Former singaporean transport minister S. Iswaran faces high-profile graft charges involving Property tycoon.

Singapore’s former Transport Minister, S. Iswaran, is facing court charges for graft, according to the anti-corruption agency, marking one of the most significant cases involving a minister in the Asian financial hub in decades. The Corrupt Practices Investigation Bureau (CPIB) stated in a release that Iswaran, arrested in July last year, allegedly received kickbacks totaling S$384,340.98 ($286,181) from property tycoon Ong Beng Seng, with the intention of advancing Ong’s business interests.

Charge sheets reveal various favors, including tickets to football matches, musicals, flights on Ong’s private plane, and tickets to the Singapore Formula 1 Grand Prix. Iswaran served as an advisor to the Grand Prix’s steering committee, while Ong owns the race’s rights.

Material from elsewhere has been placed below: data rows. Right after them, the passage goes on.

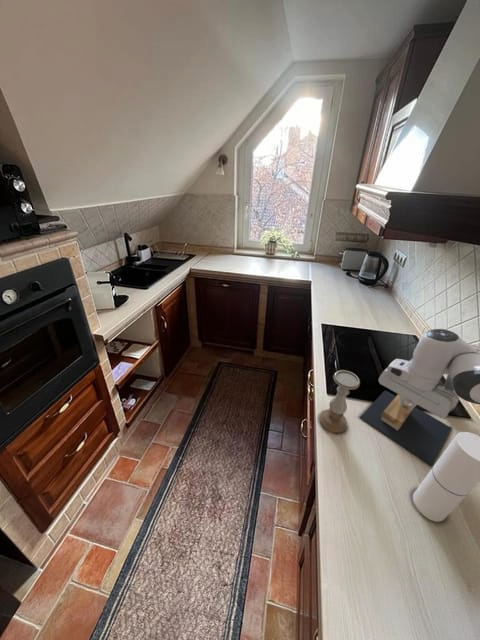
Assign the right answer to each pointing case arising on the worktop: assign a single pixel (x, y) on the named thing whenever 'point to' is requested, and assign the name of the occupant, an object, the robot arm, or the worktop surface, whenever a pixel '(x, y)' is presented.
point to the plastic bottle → (450, 387)
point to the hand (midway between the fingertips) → (404, 407)
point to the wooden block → (396, 413)
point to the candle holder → (339, 402)
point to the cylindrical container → (450, 478)
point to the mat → (410, 429)
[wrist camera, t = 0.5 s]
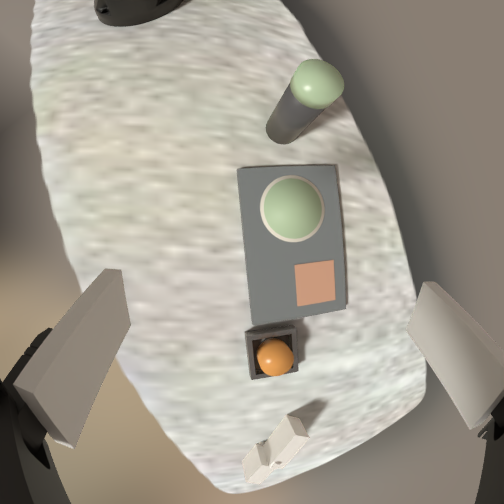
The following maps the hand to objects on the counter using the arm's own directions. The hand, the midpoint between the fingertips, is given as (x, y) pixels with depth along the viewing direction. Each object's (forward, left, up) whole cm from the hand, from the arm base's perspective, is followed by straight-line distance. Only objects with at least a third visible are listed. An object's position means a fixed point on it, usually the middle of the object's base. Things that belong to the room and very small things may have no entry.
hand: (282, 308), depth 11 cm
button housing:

The CPIB has leveled a total of 27 charges against Iswaran, encompassing corruption and obstructing the course of justice.

In his resignation letter, published by the prime minister’s office, Iswaran vehemently denied the charges, expressing his commitment to “focus on clearing my name.” If convicted, he faces a potential fine of up to S$100,000 or seven years in prison.

As of now, there has been no response to emails seeking comments from Ong’s office. Despite being arrested in July in connection with the corruption probe, Ong has not been formally charged.

The case has captivated Singapore, renowned for its clean government and infrequent graft scandals involving political leaders. The country’s civil servants receive substantial salaries to deter corruption, with many cabinet ministers earning over S$1 million annually.

Transparency International’s 2022 Corruption Perceptions Index ranked Singapore as the fifth least corrupt country among 180 nations.

Iswaran, 61, entered Prime Minister Lee Hsien Loong’s cabinet as a junior minister in 2006, progressing through various portfolios before assuming the role of transport minister in May 2021.

The last corruption case involving a minister in Singapore dates back to 1986 when a national development minister was investigated for alleged bribery. The minister passed away before facing charges in court.

With Singapore scheduled to hold elections by 2025, the ruling People’s Action Party (PAP) acknowledged the impact of the graft probe and the resignations of two senior PAP lawmakers in August due to an “inappropriate relationship.”

The PAP is also poised for a leadership transition, with Lee pledging to pass the baton to Deputy Prime Minister Lawrence Wong by November. Addressing Iswaran’s case in a November PAP event, Lee emphasized the party’s need to “show Singaporeans and the world that after half a century in government, the PAP’s standards remain as high as ever.”